Since European invasion, mining has significantly contributed to the environmental dispossession and displacement of Indigenous people from their land. The Australian government and mining corporations have repeatedly sought Indigenous land for the expanding mining industry. An industry that generates an extensive amount of economic revenue. In a study of mining in Australia, relative to Indigenous communities and land, academic Dr. Benedict Scambary found that decision-making regarding mines, their location and their potential approval, consistently favoured ‘mainstream economic development’ for the government or mining corporation, at the expense of Indigenous communities. This prioritisation of economic gain demonstrates an existence of ‘colonial capitalism’, tied to a racialised, Eurocentric ideal of economic and industrial growth, progress and development that reproduces colonial power relations. When predicated on a desire to continuously expand colonial industries, this ideal becomes a controlling force that structurally and systematically subjugates Indigenous peoples, their land and their rights. Under this logic, environmental displacement and dispossession of Indigenous communities from mining is seemingly justified and rationalised, in the name of profit and economic gain.

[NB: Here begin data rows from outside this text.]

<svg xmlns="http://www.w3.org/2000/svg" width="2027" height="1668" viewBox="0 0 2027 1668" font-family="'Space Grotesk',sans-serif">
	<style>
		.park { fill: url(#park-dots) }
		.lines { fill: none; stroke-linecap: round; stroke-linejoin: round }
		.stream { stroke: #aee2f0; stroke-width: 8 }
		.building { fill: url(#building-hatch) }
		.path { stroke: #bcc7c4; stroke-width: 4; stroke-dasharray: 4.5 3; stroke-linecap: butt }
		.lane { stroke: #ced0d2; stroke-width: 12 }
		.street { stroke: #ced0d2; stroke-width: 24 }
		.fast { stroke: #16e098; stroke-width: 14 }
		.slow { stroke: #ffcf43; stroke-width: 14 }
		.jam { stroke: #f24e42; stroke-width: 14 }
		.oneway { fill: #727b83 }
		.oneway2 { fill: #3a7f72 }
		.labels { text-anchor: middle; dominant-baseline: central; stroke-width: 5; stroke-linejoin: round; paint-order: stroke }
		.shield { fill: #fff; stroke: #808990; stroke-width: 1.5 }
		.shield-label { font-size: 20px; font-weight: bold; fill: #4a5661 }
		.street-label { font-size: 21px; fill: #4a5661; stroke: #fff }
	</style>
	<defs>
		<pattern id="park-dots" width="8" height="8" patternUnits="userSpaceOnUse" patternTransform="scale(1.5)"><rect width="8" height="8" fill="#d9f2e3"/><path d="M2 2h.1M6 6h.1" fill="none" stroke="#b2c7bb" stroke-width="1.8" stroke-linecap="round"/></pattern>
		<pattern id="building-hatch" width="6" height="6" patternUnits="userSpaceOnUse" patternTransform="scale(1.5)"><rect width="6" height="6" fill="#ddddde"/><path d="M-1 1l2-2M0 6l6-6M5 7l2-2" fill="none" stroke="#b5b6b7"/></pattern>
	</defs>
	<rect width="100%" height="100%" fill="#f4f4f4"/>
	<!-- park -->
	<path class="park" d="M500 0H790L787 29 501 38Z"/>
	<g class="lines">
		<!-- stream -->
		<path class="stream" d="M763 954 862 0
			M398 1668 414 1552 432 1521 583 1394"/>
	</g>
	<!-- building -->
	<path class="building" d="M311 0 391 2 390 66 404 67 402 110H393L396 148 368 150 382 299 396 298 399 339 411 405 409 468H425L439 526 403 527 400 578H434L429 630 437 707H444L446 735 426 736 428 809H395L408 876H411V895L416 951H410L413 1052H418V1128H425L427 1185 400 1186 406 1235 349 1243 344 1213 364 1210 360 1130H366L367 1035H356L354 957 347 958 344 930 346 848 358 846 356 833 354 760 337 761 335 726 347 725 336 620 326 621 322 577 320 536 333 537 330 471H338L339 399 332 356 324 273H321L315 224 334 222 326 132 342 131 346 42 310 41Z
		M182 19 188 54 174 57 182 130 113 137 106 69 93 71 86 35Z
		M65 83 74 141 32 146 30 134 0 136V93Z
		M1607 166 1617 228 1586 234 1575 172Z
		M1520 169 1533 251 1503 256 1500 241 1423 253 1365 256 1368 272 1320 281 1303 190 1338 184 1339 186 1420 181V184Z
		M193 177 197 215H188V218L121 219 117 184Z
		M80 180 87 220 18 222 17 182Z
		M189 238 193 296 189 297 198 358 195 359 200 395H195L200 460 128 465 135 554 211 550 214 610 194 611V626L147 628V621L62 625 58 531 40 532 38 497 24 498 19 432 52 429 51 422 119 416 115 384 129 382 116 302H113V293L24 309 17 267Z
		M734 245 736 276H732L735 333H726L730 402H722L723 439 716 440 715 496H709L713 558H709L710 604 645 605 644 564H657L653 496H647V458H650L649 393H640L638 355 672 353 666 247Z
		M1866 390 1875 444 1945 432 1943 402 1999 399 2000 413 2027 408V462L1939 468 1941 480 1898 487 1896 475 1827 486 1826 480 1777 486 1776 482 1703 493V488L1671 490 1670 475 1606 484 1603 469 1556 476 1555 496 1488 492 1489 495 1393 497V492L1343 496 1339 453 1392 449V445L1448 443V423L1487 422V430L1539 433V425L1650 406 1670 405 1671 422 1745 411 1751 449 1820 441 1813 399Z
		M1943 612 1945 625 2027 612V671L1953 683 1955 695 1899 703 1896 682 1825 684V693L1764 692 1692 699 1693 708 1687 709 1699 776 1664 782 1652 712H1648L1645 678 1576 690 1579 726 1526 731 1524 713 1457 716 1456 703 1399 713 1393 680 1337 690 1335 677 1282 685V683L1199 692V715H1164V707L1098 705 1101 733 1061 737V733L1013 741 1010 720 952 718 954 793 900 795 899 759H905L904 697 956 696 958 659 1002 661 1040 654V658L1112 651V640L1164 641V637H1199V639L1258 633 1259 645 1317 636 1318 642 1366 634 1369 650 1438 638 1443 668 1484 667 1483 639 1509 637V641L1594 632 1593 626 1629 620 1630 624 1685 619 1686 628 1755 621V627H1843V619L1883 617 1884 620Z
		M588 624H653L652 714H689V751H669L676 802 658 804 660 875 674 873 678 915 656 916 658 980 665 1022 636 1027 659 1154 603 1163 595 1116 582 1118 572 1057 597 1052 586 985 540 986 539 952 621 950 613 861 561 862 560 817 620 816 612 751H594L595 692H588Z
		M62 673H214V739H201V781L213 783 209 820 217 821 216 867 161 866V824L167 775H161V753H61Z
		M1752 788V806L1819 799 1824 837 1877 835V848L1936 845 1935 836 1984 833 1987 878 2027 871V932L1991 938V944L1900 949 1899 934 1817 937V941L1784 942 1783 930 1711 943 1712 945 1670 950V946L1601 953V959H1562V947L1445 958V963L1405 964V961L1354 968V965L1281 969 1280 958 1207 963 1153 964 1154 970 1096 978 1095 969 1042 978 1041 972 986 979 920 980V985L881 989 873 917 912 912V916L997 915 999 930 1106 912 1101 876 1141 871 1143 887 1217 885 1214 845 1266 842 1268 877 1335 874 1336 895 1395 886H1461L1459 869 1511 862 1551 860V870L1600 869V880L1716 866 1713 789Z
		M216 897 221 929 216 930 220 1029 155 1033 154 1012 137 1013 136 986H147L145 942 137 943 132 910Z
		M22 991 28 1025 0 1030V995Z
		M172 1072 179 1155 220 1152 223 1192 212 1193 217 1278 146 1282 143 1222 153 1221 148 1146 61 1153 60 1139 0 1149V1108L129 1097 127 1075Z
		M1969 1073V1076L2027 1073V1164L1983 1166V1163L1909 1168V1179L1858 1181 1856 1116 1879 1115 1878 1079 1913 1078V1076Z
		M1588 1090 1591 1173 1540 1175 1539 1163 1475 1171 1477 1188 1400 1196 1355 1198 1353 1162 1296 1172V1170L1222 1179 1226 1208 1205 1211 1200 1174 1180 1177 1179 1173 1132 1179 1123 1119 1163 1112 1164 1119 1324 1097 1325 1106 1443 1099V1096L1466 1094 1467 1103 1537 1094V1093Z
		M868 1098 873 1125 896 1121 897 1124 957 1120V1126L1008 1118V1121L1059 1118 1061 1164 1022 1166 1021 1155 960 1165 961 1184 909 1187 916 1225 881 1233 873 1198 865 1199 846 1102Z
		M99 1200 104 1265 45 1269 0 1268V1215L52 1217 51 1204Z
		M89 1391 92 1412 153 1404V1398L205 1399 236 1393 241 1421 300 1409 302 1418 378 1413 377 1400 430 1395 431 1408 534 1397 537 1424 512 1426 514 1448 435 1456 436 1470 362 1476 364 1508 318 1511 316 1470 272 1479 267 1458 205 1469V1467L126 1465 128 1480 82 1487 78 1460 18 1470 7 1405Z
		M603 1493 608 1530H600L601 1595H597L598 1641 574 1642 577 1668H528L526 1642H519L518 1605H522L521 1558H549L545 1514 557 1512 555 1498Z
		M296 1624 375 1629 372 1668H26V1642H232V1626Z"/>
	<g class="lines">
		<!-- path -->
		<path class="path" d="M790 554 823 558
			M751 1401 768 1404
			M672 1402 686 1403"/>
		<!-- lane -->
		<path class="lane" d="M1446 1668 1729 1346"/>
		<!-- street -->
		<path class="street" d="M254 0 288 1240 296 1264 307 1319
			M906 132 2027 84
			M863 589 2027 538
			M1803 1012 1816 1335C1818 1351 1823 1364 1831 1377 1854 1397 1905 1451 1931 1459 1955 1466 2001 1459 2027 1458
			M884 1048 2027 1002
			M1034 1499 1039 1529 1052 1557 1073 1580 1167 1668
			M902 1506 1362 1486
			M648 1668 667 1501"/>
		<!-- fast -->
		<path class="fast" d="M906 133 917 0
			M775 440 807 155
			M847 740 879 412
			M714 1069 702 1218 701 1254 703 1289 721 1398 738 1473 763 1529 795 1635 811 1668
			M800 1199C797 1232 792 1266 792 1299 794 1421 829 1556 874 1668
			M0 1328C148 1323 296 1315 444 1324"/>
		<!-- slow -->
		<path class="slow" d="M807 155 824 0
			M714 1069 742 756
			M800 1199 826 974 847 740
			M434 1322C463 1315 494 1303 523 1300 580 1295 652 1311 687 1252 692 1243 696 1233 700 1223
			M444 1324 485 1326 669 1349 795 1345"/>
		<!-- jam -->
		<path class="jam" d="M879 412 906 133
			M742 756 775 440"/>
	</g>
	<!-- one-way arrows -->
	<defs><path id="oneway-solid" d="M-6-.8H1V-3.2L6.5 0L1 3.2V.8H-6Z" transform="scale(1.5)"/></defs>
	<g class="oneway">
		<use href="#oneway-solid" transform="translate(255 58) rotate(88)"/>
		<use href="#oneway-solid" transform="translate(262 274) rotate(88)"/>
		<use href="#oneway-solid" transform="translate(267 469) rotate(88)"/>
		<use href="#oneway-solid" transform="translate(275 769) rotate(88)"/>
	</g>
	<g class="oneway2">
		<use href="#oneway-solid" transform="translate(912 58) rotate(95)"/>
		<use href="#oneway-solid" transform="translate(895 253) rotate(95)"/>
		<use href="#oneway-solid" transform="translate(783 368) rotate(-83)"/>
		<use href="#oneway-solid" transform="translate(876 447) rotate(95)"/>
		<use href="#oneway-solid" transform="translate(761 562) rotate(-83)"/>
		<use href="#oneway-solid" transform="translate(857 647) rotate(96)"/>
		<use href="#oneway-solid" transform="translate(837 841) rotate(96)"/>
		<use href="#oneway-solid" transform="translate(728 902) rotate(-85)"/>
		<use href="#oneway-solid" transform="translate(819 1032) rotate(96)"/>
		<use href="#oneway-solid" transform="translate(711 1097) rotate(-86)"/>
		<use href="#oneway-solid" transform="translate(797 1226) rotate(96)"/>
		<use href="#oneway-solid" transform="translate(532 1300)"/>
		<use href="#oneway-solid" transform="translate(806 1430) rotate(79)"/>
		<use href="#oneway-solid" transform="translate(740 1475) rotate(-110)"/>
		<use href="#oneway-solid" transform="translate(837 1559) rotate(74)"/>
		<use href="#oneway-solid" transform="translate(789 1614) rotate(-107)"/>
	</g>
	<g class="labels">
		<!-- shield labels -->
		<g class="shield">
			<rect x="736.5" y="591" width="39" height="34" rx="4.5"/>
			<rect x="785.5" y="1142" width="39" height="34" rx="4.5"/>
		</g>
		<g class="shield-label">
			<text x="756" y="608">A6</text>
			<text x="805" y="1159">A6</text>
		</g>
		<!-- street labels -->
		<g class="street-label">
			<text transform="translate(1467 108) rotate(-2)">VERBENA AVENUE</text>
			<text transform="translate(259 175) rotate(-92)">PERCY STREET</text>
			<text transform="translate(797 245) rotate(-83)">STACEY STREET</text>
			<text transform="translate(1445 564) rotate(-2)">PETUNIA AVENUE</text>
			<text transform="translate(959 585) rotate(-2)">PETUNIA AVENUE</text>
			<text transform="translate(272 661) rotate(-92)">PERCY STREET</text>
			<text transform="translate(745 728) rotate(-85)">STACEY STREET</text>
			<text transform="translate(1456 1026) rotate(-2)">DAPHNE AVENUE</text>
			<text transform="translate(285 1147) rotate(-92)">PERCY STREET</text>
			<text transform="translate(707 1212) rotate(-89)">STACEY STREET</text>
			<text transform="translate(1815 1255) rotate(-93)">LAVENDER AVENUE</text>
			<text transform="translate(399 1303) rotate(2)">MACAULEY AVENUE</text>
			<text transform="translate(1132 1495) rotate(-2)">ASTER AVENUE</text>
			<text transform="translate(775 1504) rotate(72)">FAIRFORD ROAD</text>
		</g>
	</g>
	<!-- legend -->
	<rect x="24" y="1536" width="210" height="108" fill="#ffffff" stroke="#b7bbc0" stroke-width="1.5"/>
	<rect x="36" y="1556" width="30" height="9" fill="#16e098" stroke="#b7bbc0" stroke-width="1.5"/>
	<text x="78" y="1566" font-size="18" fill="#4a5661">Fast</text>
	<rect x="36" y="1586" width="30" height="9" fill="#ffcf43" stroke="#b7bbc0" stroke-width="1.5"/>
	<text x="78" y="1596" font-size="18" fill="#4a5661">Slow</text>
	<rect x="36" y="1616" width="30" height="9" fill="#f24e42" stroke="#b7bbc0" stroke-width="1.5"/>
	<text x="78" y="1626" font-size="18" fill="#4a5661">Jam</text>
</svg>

There are a myriad of mines in Australia that exemplify the structural environmental displacement and dispossession of Indigenous communities. Mines in New South Wales, Queensland and Western Australia will all destroy the land occupied by Indigenous groups for thousands of years. This destruction of Indigenous land cannot occur without legislative support and approval from government. Coal mining is particularly complicated by its measurable exacerbation of climate change. Indigenous Australians are particularly vulnerable to climate change due to existing social and economic disadvantage and their strong dependence on land for food, health and culture. Therefore, their environmental displacement and dispossession becomes the result of two causes; initial, direct displacement and dispossession from land that will be mined, and gradual displacement and dispossession from land that becomes progressively uninhabitable due to the negative effects of climate change.


The mentality and belief that Indigenous people, their land and their rights can be justifiably subordinated in the name of economic growth is entrenched in the psyche of settler-colonial Australia. It has cultivated and sustained seemingly justifiable and permissible structural violence towards Indigenous people, that manifests as the environmental displacement and dispossession of these communities. Under this mentality, economic growth is desirable, yet the protection of Indigenous communities is impermissible as it stands as an obstacle to the sustainment of the mining industry. They are mutually exclusive.